Newly developed nanowires that can record the electrical activity of neurons in detail, may be the key to the next generation of drugs to treat neurological diseases.
A team led by engineers at the University of California San Diego have developed new nanowire technology, which could one day serve as a platform to screen drugs for neurological diseases, enabling researchers to better understand how single cells communicate in large neuronal networks.
“We’re developing tools that will allow us to dig deeper into the science of how the brain works,” Shadi Dayeh, an electrical engineering professor at the UC San Diego Jacobs School of Engineering and the team’s lead investigator, said in a statement.
Currently researchers can uncover details about a neuron’s health, activity and response to drugs by measuring ion channel currents and changes in its intracellular potential caused by difference in ion concentration between the inside and outside of the cell.
This measurement technique is sensitive to small potential changes and provides readings with high signal-to-noise ratio. However, this method is destructive, as it can break the cell membrane and eventually kill the cell. It is also limited to analyzing only one cell at a time, which makes it impractical for studying large networks of neurons, which are how they are naturally arranged in the body.
The novel nanowire technology is nondestructive and can simultaneously measure potential changes in multiple neurons with the same high sensitivity and resolution achieved by the current state-of-the-art technique.
“Existing high sensitivity measurement techniques are not scalable to 2D and 3D tissue-like structures cultured in vitro,” Dayeh said. “The development of a nanoscale technology that can measure rapid and minute potential changes in neuronal cellular networks could accelerate drug development for diseases of the central and peripheral nervous systems.”
How it works
The device consists of an array of silicon nanowires densely packed on a small chip. The nanowires are patterned with nickel electrode leads— that are coated with silica— and the nanowires poke inside cells without damaging them. They are also sensitive enough to measure small potential changes that are a fraction of, or a few millivolts in magnitude.
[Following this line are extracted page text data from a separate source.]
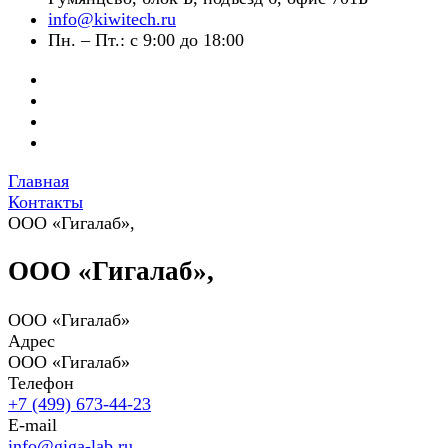
info@kiwitech.ru
Пн. – Пт.: с 9:00 до 18:00
Главная
Контакты
ООО «Гигалаб»,
ООО «Гигалаб»,
ООО «Гигалаб»
Адрес
ООО «Гигалаб»
Телефон
+7 (499) 673-44-23
E-mail
info@giga-lab.ru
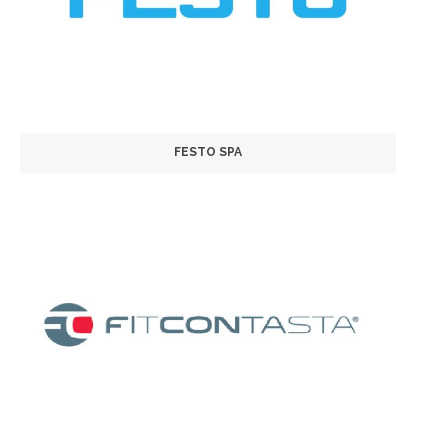
FESTO SPA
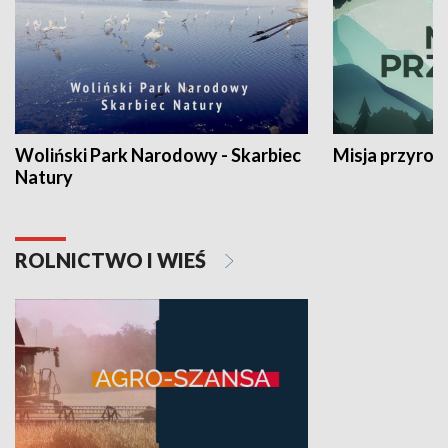
Woliński Park Narodowy - Skarbiec
Misja przyrod
Natury
ROLNICTWO I WIEŚ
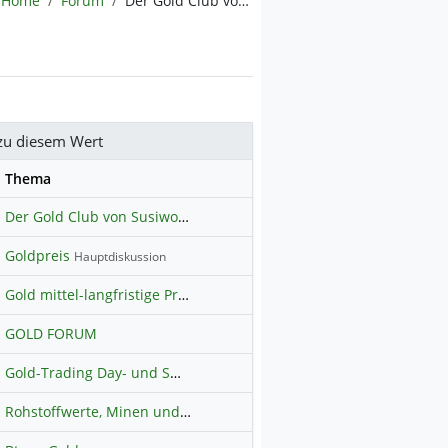
Home
Forum
Der Gold Club von Susiwong
zu diesem Wert
se
Thema
Der Gold Club von Susiwong
Goldpreis
Hauptdiskussion
Gold mittel-langfristige Prognosen
GOLD FORUM
Gold-Trading Day- und Swingtrading (freier Austausch)
Rohstoffwerte, Minen und Explorer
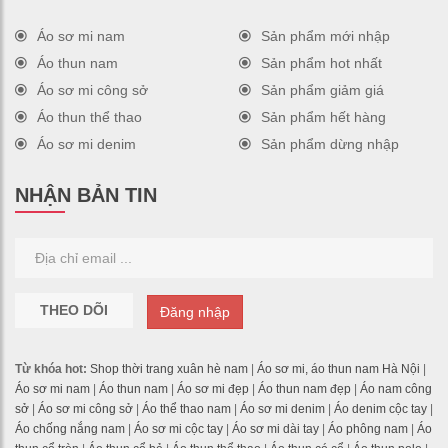
Áo sơ mi nam
Sản phẩm mới nhập
Áo thun nam
Sản phẩm hot nhất
Áo sơ mi công sở
Sản phẩm giảm giá
Áo thun thể thao
Sản phẩm hết hàng
Áo sơ mi denim
Sản phẩm dừng nhập
NHẬN BẢN TIN
THEO DÕI
Đăng nhập
Từ khóa hot:
Shop thời trang xuân hè nam
|
Áo sơ mi, áo thun nam Hà Nội
|
Áo sơ mi nam
|
Áo thun nam
|
Áo sơ mi đẹp
|
Áo thun nam đẹp
|
Áo nam công
sở
|
Áo sơ mi công sở
|
Áo thể thao nam
|
Áo sơ mi denim
|
Áo denim cộc tay
|
Áo chống nắng nam
|
Áo sơ mi cộc tay
|
Áo sơ mi dài tay
|
Áo phông nam
|
Áo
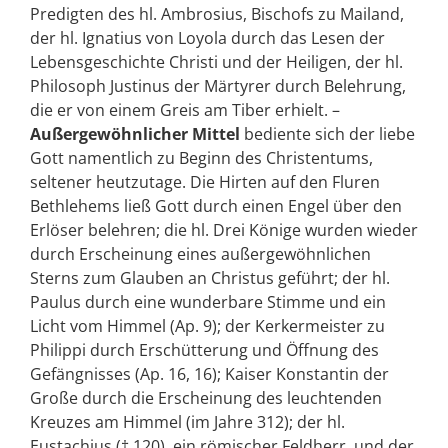
Predigten des hl. Ambrosius, Bischofs zu Mailand,
der hl. Ignatius von Loyola durch das Lesen der
Lebensgeschichte Christi und der Heiligen, der hl.
Philosoph Justinus der Märtyrer durch Belehrung,
die er von einem Greis am Tiber erhielt. –
Außergewöhnlicher Mittel
bediente sich der liebe
Gott namentlich zu Beginn des Christentums,
seltener heutzutage. Die Hirten auf den Fluren
Bethlehems ließ Gott durch einen Engel über den
Erlöser belehren; die hl. Drei Könige wurden wieder
durch Erscheinung eines außergewöhnlichen
Sterns zum Glauben an Christus geführt; der hl.
Paulus durch eine wunderbare Stimme und ein
Licht vom Himmel (Ap. 9); der Kerkermeister zu
Philippi durch Erschütterung und Öffnung des
Gefängnisses (Ap. 16, 16); Kaiser Konstantin der
Große durch die Erscheinung des leuchtenden
Kreuzes am Himmel (im Jahre 312); der hl.
Eustachius († 120), ein römischer Feldherr, und der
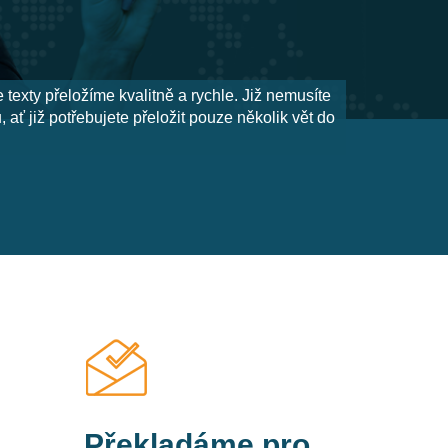
 texty přeložíme kvalitně a rychle. Již nemusíte
ať již potřebujete přeložit pouze několik vět do
e nejlépe a starost o anglický překlad nechejte
datele pro soudní překlady. K našim službám
ální úrovni.
Překladáme pro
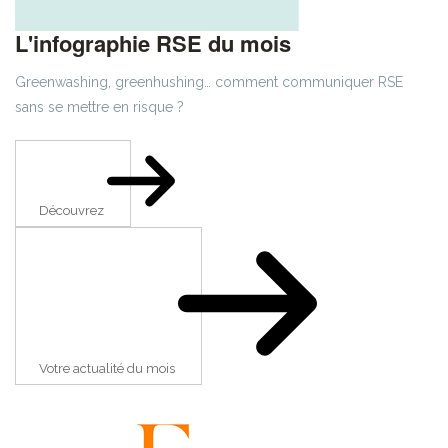
L'infographie RSE du mois
Greenwashing, greenhushing… comment communiquer RSE
sans se mettre en risque ?
Découvrez
Votre actualité du mois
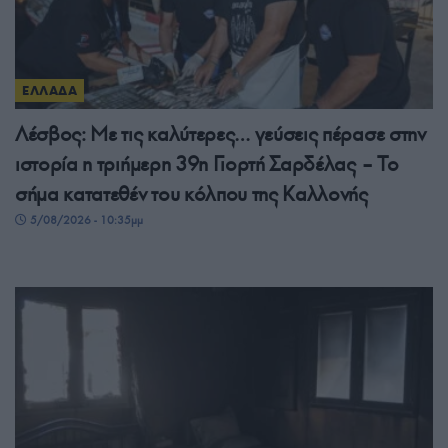
ΕΛΛΑΔΑ
Λέσβος: Με τις καλύτερες… γεύσεις πέρασε στην
ιστορία η τριήμερη 39η Γιορτή Σαρδέλας – Το
σήμα κατατεθέν του κόλπου της Καλλονής
5/08/2026 - 10:35μμ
The research team recorded the electrical activity of neurons that were isolated from mice and derived from human induced pluripotent stem cells using the nanowires. The neurons survived and continued functioning for at least six weeks while interfaced with the nanowire array in vitro.
The new technology can also isolate the electrical signal measured by each individual nanowire.
“This is unusual in existing nanowire technologies, where several wires are electrically shorted together and you cannot differentiate the signal from every single wire,” Dayeh said.
The researchers got past this problem by inventing a new wafer bonding approach to fuse the silicon nanoewires to the nickel electrodes. This approach involved a process called silicidation—a reaction that binds silicon and another metal together without melting either material.
This prevents the nickel electrodes from liquidizing, spreading out and shorting adjacent electrode leads.
While silicidation usually is used to make contacts to transistors, this represents the first time it is being used to do patterned wafer bonding.
“And since this process is used in semiconductor device fabrication, we can integrate versions of these nanowires with CMOS electronics,” Dayeh said.
According to Dayeh, the technology needs further optimization for brain-on-chip drug screening and his team is working to extend the application of the technology to heart-on-chip drug screening for cardiac diseases and in vivo brain mapping. This is still several years away due to significant technological and biological challenges that the researchers need to overcome.